En zonas urbanas, donde se generan microclimas más cálidos, el ciclo puede acelerarse respecto a áreas forestales más frías. Esto explica por qué en determinadas localidades se observan procesiones antes de lo previsto.
La capacidad de algunas crisálidas para permanecer más tiempo enterradas introduce cierta irregularidad interanual. Esta característica hace recomendable realizar seguimientos periódicos para ajustar cualquier intervención al momento más adecuado.
Actuación en el momento adecuado
Cada fase del ciclo presenta un nivel distinto de vulnerabilidad frente a los tratamientos. Intervenir cuando la plaga se encuentra en estadios tempranos resulta más eficaz que esperar al descenso de las orugas, momento en el que el riesgo ya es elevado.Una planificación correcta permite reducir la población antes de que se convierta en un problema visible.
En nuestra empresa de control de plagas se aplican soluciones adaptadas al calendario biológico de cada zona, priorizando la prevención y la seguridad en comunidades, jardines y espacios públicos.

Preguntas frecuentes sobre el ciclo de vida de la procesionaria
¿Puede variar la fecha de bajada de la procesionaria cada año?
Sí, depende principalmente de la temperatura acumulada durante el invierno.
¿Todas las orugas bajan al mismo tiempo?
No necesariamente. Puede haber descensos escalonados según el desarrollo de cada colonia.

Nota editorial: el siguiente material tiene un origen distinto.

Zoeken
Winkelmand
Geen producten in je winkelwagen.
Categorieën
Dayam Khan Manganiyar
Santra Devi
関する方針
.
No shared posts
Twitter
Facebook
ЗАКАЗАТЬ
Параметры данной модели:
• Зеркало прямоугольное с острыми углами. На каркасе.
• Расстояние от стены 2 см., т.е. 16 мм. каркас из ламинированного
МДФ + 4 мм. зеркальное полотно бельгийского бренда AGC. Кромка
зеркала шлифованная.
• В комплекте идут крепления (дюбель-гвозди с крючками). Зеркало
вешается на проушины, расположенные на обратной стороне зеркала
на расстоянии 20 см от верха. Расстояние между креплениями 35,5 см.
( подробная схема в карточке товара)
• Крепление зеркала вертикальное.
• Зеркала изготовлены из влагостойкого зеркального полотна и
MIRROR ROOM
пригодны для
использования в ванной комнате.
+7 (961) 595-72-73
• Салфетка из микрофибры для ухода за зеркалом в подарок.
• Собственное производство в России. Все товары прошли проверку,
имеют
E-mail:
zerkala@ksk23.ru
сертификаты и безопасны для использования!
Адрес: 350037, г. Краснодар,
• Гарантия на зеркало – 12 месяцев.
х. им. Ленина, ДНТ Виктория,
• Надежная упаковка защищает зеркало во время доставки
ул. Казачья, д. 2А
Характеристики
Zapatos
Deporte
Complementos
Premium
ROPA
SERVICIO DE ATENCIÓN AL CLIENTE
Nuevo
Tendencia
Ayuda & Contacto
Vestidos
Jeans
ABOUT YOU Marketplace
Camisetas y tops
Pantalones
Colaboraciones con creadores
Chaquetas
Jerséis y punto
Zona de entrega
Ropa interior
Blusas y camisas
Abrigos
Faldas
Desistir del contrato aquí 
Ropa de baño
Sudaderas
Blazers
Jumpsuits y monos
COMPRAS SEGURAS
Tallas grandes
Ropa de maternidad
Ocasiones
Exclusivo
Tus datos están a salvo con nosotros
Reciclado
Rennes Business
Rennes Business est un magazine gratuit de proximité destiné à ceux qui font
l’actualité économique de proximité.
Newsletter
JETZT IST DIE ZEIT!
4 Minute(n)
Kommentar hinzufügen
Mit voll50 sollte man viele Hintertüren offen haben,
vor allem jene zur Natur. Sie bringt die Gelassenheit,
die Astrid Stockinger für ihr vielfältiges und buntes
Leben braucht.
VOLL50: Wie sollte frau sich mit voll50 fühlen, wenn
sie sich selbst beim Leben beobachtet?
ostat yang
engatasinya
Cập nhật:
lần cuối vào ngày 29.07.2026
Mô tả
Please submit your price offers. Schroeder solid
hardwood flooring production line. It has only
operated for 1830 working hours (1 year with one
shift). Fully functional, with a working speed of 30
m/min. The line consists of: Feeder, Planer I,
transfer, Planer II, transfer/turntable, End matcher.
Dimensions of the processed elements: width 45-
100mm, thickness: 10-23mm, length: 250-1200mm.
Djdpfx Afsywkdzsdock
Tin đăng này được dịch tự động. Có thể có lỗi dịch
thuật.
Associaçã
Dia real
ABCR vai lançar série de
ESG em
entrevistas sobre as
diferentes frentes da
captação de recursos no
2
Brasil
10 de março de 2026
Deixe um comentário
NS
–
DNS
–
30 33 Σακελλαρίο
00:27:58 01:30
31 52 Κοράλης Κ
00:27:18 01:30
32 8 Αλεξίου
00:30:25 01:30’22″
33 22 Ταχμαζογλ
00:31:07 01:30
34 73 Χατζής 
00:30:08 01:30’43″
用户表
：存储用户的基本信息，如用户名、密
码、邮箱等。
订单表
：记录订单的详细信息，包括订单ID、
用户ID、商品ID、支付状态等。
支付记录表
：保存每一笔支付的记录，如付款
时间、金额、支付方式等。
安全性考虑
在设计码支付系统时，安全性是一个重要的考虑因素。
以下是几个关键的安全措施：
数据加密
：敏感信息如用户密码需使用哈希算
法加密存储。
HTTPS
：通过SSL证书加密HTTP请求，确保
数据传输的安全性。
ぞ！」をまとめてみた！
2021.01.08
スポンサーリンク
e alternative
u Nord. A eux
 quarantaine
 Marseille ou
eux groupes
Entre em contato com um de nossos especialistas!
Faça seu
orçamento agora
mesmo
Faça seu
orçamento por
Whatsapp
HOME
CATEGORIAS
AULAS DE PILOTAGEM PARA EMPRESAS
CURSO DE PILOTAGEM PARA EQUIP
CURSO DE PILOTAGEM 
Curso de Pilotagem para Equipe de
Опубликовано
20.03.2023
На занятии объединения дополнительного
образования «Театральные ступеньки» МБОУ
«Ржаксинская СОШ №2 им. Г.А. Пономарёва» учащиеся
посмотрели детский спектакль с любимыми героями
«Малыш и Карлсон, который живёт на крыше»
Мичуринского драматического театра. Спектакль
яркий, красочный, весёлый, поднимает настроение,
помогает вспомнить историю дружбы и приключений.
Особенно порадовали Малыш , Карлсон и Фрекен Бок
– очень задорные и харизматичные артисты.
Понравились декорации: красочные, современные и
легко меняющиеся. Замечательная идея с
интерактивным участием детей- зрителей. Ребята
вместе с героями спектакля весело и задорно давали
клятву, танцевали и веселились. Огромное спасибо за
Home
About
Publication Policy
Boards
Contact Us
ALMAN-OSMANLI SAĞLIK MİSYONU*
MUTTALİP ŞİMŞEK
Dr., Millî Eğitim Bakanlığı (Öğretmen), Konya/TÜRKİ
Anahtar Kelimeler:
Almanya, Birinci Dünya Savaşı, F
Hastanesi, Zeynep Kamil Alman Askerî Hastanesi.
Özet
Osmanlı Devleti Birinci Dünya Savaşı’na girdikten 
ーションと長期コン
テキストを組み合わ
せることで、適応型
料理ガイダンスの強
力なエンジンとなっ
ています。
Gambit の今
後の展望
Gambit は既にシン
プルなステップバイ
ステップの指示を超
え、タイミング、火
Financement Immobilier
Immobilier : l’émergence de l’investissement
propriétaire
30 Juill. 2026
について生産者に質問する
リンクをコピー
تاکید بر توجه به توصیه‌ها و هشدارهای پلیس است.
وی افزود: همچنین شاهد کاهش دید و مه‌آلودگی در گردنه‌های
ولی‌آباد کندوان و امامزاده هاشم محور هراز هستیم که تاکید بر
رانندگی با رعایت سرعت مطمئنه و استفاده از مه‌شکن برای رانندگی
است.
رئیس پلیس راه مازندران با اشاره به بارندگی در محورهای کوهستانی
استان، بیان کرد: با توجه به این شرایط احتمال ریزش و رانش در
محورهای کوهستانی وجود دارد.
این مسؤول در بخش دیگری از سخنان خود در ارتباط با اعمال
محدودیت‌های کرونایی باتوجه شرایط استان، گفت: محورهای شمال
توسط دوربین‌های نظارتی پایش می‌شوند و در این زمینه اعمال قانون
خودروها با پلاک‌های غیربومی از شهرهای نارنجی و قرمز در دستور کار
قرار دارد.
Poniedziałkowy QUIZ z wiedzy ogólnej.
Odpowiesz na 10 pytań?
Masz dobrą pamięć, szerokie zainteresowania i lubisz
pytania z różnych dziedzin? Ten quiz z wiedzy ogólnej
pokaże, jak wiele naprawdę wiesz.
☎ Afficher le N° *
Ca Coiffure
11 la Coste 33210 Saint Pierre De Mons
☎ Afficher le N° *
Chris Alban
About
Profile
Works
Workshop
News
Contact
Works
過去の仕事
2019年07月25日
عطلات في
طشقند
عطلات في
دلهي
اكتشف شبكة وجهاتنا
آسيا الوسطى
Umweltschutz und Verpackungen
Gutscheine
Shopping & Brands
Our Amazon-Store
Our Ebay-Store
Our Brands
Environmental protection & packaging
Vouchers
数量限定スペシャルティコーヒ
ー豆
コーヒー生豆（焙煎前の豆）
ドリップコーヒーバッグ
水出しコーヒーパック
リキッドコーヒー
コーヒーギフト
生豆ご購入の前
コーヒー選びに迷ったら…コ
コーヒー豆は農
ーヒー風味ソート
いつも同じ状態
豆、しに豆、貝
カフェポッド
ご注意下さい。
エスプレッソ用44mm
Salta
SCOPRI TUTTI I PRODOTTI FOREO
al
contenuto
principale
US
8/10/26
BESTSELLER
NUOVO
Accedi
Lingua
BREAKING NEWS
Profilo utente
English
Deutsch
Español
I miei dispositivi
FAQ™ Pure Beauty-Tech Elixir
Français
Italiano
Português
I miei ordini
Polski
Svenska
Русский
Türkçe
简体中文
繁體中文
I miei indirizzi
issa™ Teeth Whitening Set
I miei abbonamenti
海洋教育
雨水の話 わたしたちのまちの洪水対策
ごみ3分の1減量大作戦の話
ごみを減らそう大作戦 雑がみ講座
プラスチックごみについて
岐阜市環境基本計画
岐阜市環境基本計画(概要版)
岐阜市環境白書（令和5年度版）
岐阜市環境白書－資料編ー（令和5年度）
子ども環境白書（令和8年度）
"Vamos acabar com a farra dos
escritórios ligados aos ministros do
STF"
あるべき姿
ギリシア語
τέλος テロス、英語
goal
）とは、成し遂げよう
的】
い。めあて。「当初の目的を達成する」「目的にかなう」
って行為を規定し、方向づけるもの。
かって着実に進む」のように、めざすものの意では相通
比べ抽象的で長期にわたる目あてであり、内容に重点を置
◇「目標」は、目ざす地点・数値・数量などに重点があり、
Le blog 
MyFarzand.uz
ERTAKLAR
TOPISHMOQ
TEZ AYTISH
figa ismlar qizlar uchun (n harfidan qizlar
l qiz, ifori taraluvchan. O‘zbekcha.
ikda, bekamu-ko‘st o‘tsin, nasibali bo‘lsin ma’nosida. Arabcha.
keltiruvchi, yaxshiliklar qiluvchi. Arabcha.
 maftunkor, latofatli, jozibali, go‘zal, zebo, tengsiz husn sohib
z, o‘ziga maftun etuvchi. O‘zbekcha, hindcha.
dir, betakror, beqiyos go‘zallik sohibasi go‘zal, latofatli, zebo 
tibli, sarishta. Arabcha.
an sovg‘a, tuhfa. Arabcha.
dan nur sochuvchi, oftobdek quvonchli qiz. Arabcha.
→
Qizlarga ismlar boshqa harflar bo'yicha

¿Cuánto tiempo tardan en convertirse en mariposa tras enterrarse?
Normalmente varios meses, hasta el verano, aunque algunas pueden retrasar su emergencia.
¿Es posible que haya procesionaria incluso si no se ven bolsones?
Sí, especialmente en fases tempranas o cuando los nidos están en zonas altas poco visibles.
¿El frío intenso elimina la plaga por completo?
Las temperaturas muy bajas pueden reducir poblaciones, pero no garantizan su desaparición total.